Is there an algorithm to split a list of numbers into smaller lists according to the number's sign?

Question

I am trying to build an algorithm with the following capability:

Input: [1,3,4,5,-1,-2,-3,3,4,6,-1,-2] --------> Output: [1,3,4,5], [-1,-2,-3], [3,4,6], [-1,-2]

Input: [1,2,-3,-4,1,2,-5,-6,-7,1,2,-1] --------> Output: [1,2], [-3,-4], [1,2], [-5,-6,-7], [1,2], [-1]

Input: [-1,2,-1,2] --------> Output: [-1], [2],[-1],[2]

I want to take a list of numbers as input and then my desired output is to get smaller lists of numbers such that each smaller list contains numbers with same sign while preseving the order of the original list.

This is the code that I had written so far:

def sign_function(number):
    if number >= 0:
        return True
    else:
        return False
    
def builiding_sequences(numbers):
    sequences = []
    indexes = len(numbers)-1
    i = 0
    while i < indexes:
        sequence = []
        sequence.append(numbers[i])
        while True:
            if  sign_function(numbers[i]) == sign_function(numbers[i + 1]):
                sequence.append(numbers[i+1])
                i = i + 1
            else:
                i = i + 1
                break
        sequences.append(sequence)
    return sequences

This two functions get the work done as long as I do not work with the complete set of original values hence the reason why indexes is equal to len(numbers)-1, I am trying to get a algorithm with the capability of performing this routine with the complete set of original values in the input list.

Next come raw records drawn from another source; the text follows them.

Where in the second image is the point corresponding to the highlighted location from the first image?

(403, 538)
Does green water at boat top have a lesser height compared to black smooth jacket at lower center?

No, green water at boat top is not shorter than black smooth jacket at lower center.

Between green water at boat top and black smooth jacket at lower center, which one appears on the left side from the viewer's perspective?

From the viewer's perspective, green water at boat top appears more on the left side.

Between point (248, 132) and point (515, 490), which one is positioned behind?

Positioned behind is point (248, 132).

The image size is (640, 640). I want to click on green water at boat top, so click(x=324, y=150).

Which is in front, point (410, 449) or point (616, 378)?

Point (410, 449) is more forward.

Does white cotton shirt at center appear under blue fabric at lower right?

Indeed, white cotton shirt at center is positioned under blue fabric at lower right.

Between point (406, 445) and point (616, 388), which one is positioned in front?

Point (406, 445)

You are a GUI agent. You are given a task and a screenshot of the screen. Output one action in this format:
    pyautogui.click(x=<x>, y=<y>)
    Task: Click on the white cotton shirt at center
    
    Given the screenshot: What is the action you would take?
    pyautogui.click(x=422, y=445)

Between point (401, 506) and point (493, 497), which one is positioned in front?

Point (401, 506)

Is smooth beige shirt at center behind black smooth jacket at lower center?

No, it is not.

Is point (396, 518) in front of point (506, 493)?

Thank you in advance!

Answer 1

def check_numbers(number1,number2):
    if (number1 >= 0 and number2 >=0) or (number1 < 0 and number2 <0) :
        return True
    else:
        return False
    
def builiding_sequences(numbers):
    seq = []
    j=0
    num_len = len(numbers)
    for i in range(num_len-1):
      if check_numbers(numbers[i],numbers[i+1]):
        continue
      else:
        seq.append(numbers[j:i+1])
        j=i+1
    seq.append(numbers[j:])
    return seq
    
print(builiding_sequences([-3,1,3,4,5,-1,-2,-3,3,4,6,-1,-2]))
print(builiding_sequences([1,2,-3,-4,1,2,-5,-6,-7,1,2,-1]))
print(builiding_sequences([-1,2,-1,2]))

Answer 2

lis = [1,3,4,5,-1,-2,-3,3,4,6,-1,-2]
flag,ans=0,[]

for i in range(len(lis)):
    if flag>=0 and lis[i]>=1:  # if previous was no trend (flag=0) or positive trend and curr element is also positive
        ans.append(lis[i])
        flag=1
    elif flag<=0 and lis[i]<=-1:   # if previous was no trend (flag=0) or negative trend and curr element is also negative
        ans.append(lis[i])
        flag=-1
    else:
        print(ans)  # print ans, flag = 0 means no trend
        ans.clear()
        ans.append(lis[i])
        flag=0
if ans:           # if ans is not empty print
    print(ans)

Answer 3

>>> L = [1,3,4,5,-1,-2,-3,3,4,6,-1,-2]
>>> [list(x[1]) for x in itertools.groupby(L, lambda x: x<0)]
[[1, 3, 4, 5], [-1, -2, -3], [3, 4, 6], [-1, -2]]

Answer 4

The standard library module itertools has a groupby method (docs) that I think would suit your use case here. It groups values together by applying some function, returning the result of the function and then the values themselves (as a grouper, which we want to convert to a list). So, in your case you'd need:

from itertools import groupby

def sign_function(number):
    return number >= 0

example = [1, 3, 4, 5, -1, -2, -3, 3, 4, 6, -1, -2]
result = [list(g) for k, g in groupby(example, sign_function)]

I've also simplified your sign_function slightly, as a one-liner will suffice.